You can’t stop being human, but you can train yourself to be more aware of positive things and pay more attention to them. If you give them more weight, they can start to balance out the negativity you are programmed to hold on to.

There are several popular ways to do this. I think most of us are familiar with the New Year Positivity Jar. If you aren’t, the idea is that you find a large jar and every time something nice happens, you write it down, put it in the jar, and then at the end of the year, read them all out and look back on all the positive moments of the year before.

I love this idea and I think it's great for the whole family, however it is delegating positivity to one day of the year.

I also love gratitude diaries, where every day you write down 1-3 things you are grateful for. If you can’t think of anything to be grateful for, look around and ask yourself: ‘if I woke up tomorrow with ONLY what I said I was grateful for today, what would I write down?’. Suddenly you’ll have a whole list of people, things, places, memories, concepts and experiences to be grateful for. It's about learning not to take things for granted.

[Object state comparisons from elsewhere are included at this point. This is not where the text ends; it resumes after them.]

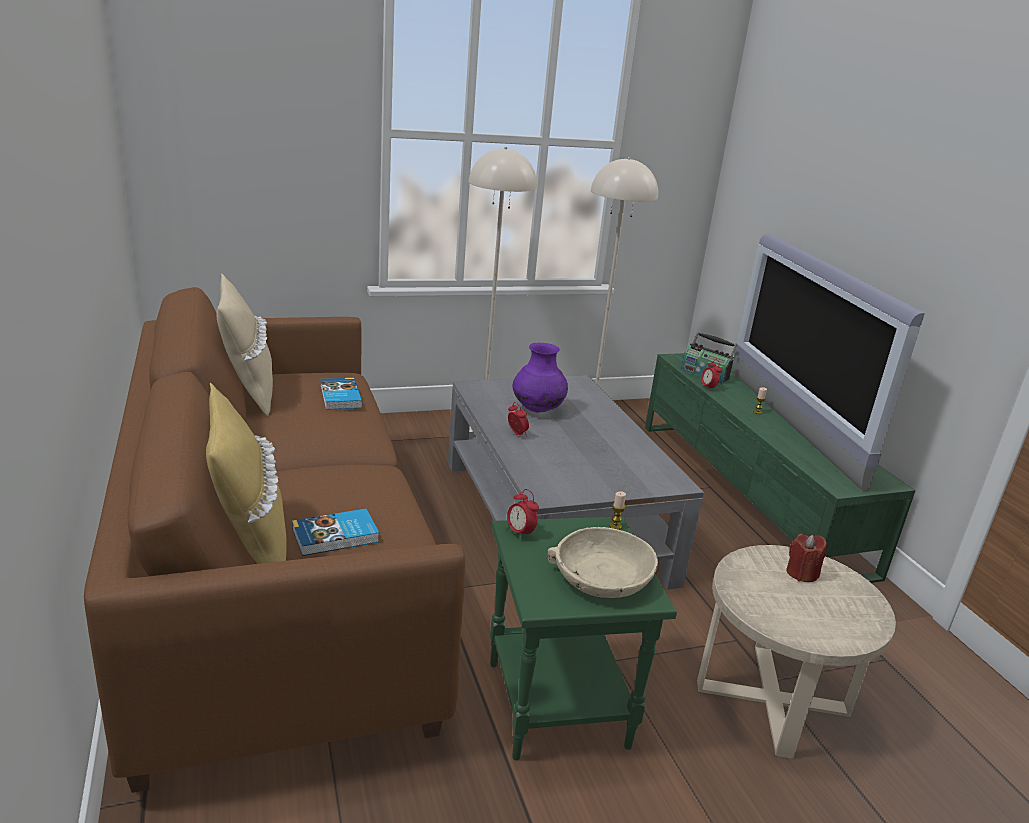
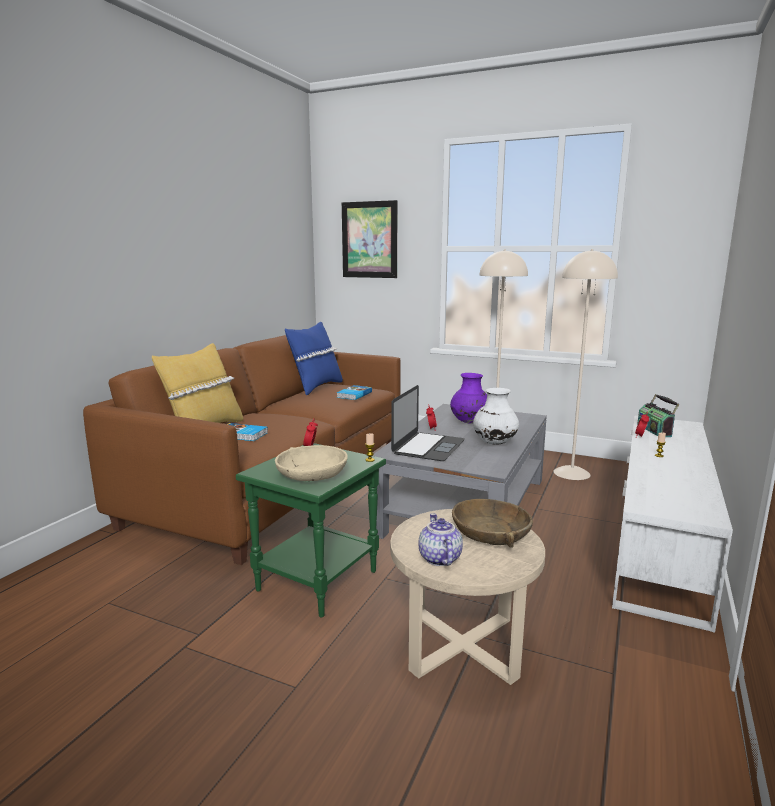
camera: 45 degrees right, 10 degrees down
beige pillow [216,273,273,416] -> blue pillow [285,322,343,395]
green tv stand [645,353,916,583] -> white tv stand [612,415,733,633]
television [733,234,925,492] -> none
red candle [786,534,827,582] -> brown bowl [452,499,533,548]
none -> picture [342,200,398,278]
none -> laptop [391,385,465,461]
none -> teapot [418,513,463,566]
none -> white vase [473,388,519,444]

I like to keep a notebook, and every time something nice happens, or I achieve a goal, I write it down. However, since it's a notebook and not a jar, I can flip through it every week and remind myself of all the great stuff that has happened whenever I am stressed or down.

However, there is another very traditional way to share and express gratitude and positivity. Saying grace.

Grace has always been about thankfulness. Saying what we appreciate, thanking God for the things we have, thanking each other for the things we have, sharing positivity and time with the family. I think it is a fantastic tradition to maintain, showing as it shows our children how to be grateful and think positively. You can’t just tell them to ‘think positive’, you need to show them by being positive yourself and giving them an internal script.

Take home exercise:

To get you started, open wordpad or get a notebook and pen and write down the following:

- Three good things that have happened to you this year, no matter how big or small.

- Three people you are glad are in your life.

- Five things you are grateful for.

- Three things you enjoy doing, that make you feel good.

The more often you do exercises like this, the more your brain will be trained to reorganize and appreciate the positives. Stay happy!